# Excerpt
■ ■ ■ ■
On 2/11/23 03:52, Wesley Cheng wrote:
Hi Pierre,
On 2/7/2023 5:29 AM, Pierre-Louis Bossart wrote:
On 2/6/23 19:15, Wesley Cheng wrote:
Hi Pierre,
On 1/26/2023 8:12 AM, Pierre-Louis Bossart wrote:
On 1/25/23 21:14, Wesley Cheng wrote:
With USB audio offloading, an audio session is started from the ASoC
platform sound card and PCM devices. Likewise, the USB SND path is
still
readily available for use, in case the non-offload path is
desired. In
order to prevent the two entities from attempting to use the USB bus,
introduce a flag that determines when either paths are in use.
If a PCM device is already in use, the check will return an error to
userspace notifying that the stream is currently busy. This ensures
that
only one path is using the USB substream.
It's good to maintain mutual exclusion, but it's still very hard for an
application to figure out which card can be used when.
Returning -EBUSY is not super helpful. There should be something like a
notification or connection status so that routing decisions can be made
without trial-and-error.
The USB offload driver does have access to the USB substream that is
being utilized/offloaded. Maybe in addition to this check, we can also
set the PCM runtime state as well (for that particular substream)? That
way userspace can fetch information about if the stream is busy or not.
You're missing the point. When a card is exposed but the PCM devices may
or may not be usable (consuming data with no sound rendered or returning
an error), it's much better to provide a clear connection status to
userspace.
Let me give you an example. Intel drivers can expose 3 HDMI/DP PCM
devices. Userspace has no idea which one to use, so there's a jack
control that tells userspace whether there is a receiver connected so
that the audio server can use the relevant PCM device.
Audio routing based on trial and error is really problematic, errors can
happen but they should be exceptional (e.g. xruns), not a means of
driver-userspace communication on the device status.
■ ■ ■ ■
# Exercises
a – Retype the stretch of the USB audio offloading thread from "If a PCM device" through "busy or not.", keeping every word and mark unchanged.
b – Continue the email thread on USB audio offloading from its last sentence.

# Stored data
■ ■ ■ ■
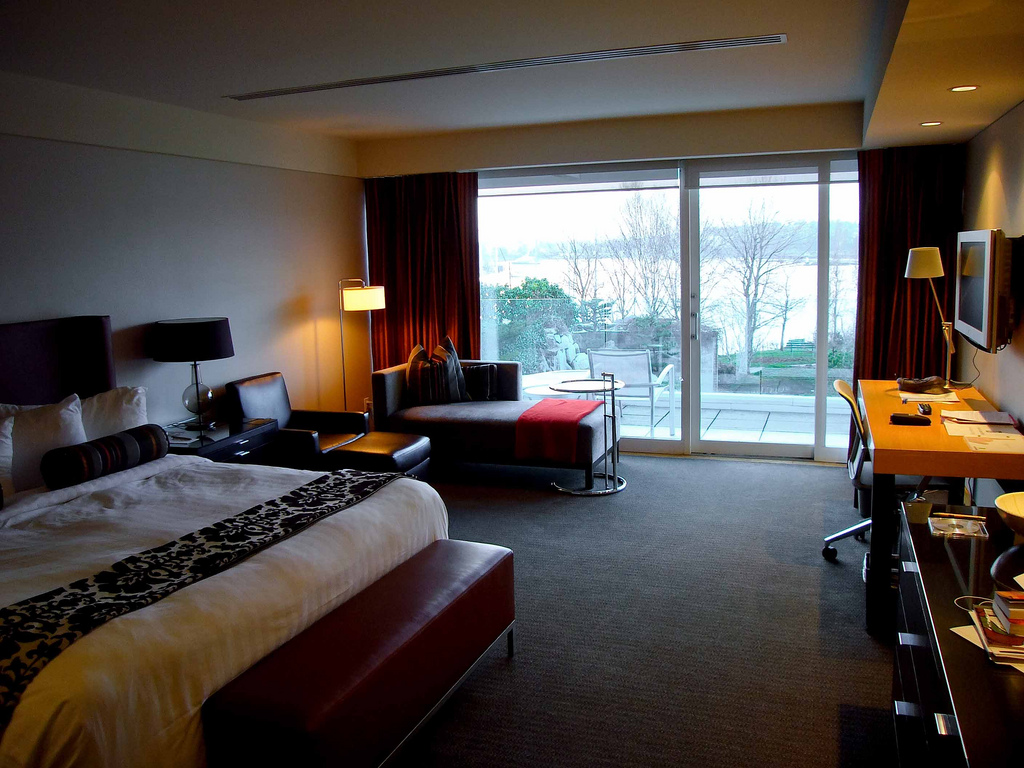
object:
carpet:
[388, 449, 891, 767]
■ ■ ■ ■
# Expected answers
a –
If a PCM device is already in use, the check will return an error to
userspace notifying that the stream is currently busy. This ensures
that
only one path is using the USB substream.
It's good to maintain mutual exclusion, but it's still very hard for an
application to figure out which card can be used when.
Returning -EBUSY is not super helpful. There should be something like a
notification or connection status so that routing decisions can be made
without trial-and-error.
The USB offload driver does have access to the USB substream that is
being utilized/offloaded. Maybe in addition to this check, we can also
set the PCM runtime state as well (for that particular substream)? That
way userspace can fetch information about if the stream is busy or not.

b –
Thanks for clarifying. The example helped me understand a bit more on
how the potential use of the SND control interface. Since we're dealing
with multiple sound cards here (platform sound card (offload) and USB
SND card (legacy)), what do you think about creating a SND control on
both the USB backend (platform card) and the USB SND card listing the
PCM device status?
That way at least userspace can have the information about which PCM dev
(USB substream) is available (and not offloaded, or vice versa). So the
USB SND control will contain the PCM devices (exposed by the card) and
if any are offloaded (if so mark them as unavailable). Likewise, for
the USB backend, if the legacy path is being used, mark them as
unavailable for offloading.
We definitively need a control to indicate that a PCM offload device is
available or not.
There's still a very large open with the notion of having separate cards
for the same audio device. Not only would it duplicate the control parts
for e.g. volume control, but it would introduce the need to tag devices
across two cards are being the same physical device.
I still think the least-bad option is to have a single card and an
optional PCM device for offload.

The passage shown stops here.